Transcribe, word for word and without additions, each line below from the one containing "(usegerberextensions false)" through the one containing "(hpglpenspeed 20)", both ends included.

• RECORDS FOR THE EXERCISE
══════════════════════════════

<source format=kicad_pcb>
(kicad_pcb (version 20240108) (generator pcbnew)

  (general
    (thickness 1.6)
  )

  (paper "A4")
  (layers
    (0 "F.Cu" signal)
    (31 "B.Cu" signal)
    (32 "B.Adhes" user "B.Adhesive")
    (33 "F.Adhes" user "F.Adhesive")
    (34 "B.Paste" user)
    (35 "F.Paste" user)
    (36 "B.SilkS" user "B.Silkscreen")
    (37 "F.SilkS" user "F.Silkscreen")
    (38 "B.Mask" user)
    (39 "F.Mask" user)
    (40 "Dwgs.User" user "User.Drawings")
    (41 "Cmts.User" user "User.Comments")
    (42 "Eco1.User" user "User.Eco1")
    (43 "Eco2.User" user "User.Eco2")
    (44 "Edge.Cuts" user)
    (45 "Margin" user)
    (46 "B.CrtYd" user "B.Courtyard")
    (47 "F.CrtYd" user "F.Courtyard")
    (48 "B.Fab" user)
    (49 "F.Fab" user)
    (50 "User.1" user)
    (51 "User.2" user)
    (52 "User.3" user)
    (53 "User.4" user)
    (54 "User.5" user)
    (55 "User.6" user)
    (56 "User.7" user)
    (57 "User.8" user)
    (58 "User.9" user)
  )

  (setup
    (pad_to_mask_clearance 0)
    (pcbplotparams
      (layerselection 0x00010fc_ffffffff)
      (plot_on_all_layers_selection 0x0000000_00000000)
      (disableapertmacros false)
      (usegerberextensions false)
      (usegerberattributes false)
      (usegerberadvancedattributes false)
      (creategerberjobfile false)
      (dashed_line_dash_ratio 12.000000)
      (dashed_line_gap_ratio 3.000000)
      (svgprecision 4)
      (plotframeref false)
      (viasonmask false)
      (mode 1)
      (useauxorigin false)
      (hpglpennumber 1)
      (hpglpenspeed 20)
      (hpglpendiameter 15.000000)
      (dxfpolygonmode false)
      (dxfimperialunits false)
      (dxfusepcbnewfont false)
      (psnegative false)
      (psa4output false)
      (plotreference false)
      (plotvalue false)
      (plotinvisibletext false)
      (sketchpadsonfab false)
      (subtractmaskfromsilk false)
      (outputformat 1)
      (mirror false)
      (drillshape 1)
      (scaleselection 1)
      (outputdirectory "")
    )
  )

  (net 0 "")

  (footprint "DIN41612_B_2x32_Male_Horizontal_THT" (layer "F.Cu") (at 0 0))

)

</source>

══════════════════════════════

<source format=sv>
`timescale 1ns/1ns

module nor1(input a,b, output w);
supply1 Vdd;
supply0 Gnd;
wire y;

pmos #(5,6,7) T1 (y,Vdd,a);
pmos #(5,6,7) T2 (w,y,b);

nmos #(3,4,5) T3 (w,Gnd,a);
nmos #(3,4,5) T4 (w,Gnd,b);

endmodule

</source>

══════════════════════════════

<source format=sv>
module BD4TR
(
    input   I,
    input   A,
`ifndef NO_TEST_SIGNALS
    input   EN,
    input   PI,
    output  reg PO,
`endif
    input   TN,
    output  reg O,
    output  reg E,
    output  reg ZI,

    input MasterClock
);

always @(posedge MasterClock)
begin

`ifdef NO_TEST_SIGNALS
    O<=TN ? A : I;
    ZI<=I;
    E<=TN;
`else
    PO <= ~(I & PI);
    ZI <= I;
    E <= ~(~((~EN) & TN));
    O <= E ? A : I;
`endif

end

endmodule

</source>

══════════════════════════════

• FINAL ANSWER
      (usegerberextensions false)
      (usegerberattributes false)
      (usegerberadvancedattributes false)
      (creategerberjobfile false)
      (dashed_line_dash_ratio 12.000000)
      (dashed_line_gap_ratio 3.000000)
      (svgprecision 4)
      (plotframeref false)
      (viasonmask false)
      (mode 1)
      (useauxorigin false)
      (hpglpennumber 1)
      (hpglpenspeed 20)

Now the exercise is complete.